Petrobras has already laid out most of the cash needed for near-term development of Buzios, Oliveira said. "The main investment will be in 2023, when we have to drill new wells," he said. Buzios will likely remain mostly in Petrobras' hands for the near future, with the company not planning to sell down its position, Oliveira said. CNPC and CNOOC, however, do have the right to increase their stakes after the three companies conclude a coparticipation agreement for the field.

The transfer-of-rights auction included a requirement to reimburse Petrobras for investments already carried out at the four fields that were put up for sale, with an agreement ready within 18 months of signing the production-sharing contract. The company previously contracted FPSOs, drilled wells and completed subsea systems for the Atapu, Itapu and Sepia fields, which will all come onstream over the next three-four years.

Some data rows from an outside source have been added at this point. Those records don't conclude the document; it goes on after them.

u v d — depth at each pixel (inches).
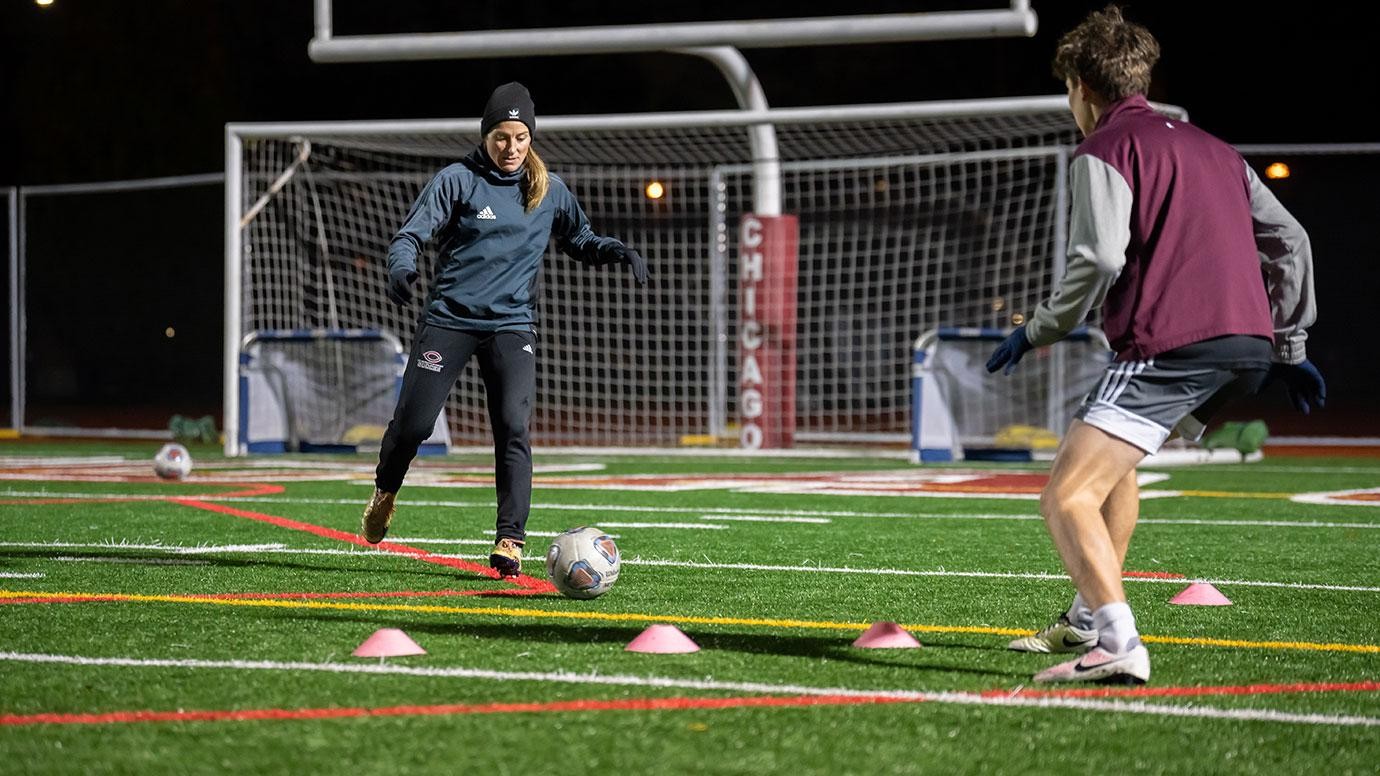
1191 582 313.0
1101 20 216.7
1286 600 287.9
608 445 968.3
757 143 800.9
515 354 309.9
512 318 310.7
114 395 1624.0
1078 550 203.2
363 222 901.8
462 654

Petrobras expects to complete a coparticipation deal with CNPC and CNOOC ahead of schedule, Oliveira said. "We have an agreement to close by December 2020, but it should be earlier," Oliveira said. "We have regulatory risk in Brazil, so we want to close as soon as possible."

The complicated nature of the transfer-of-rights contracts, the need to unitize the fields with adjacent blocks and negotiations with Petrobras on reimbursements caused international oil companies to sit out the transfer-of-rights auction. The Atapu and Sepia fields that failed to receive bids, for example, also weren't as big or attractive as Buzios, making them expensive plays at the high signing bonuses required, Oliveira noted.

The areas will still enter production in the near term, with Atapu to pump first oil in 2020 and Sepia in 2021. The two fields will likely only need two FPSOs to fulfill Petrobras' transfer-of-rights quota, Oliveira said.

Itapu will also just need a single FPSO to reach the cap of 350 million boe, Oliveira said. The field is estimated to hold an additional 300 million-500 million boe, according to the ANP.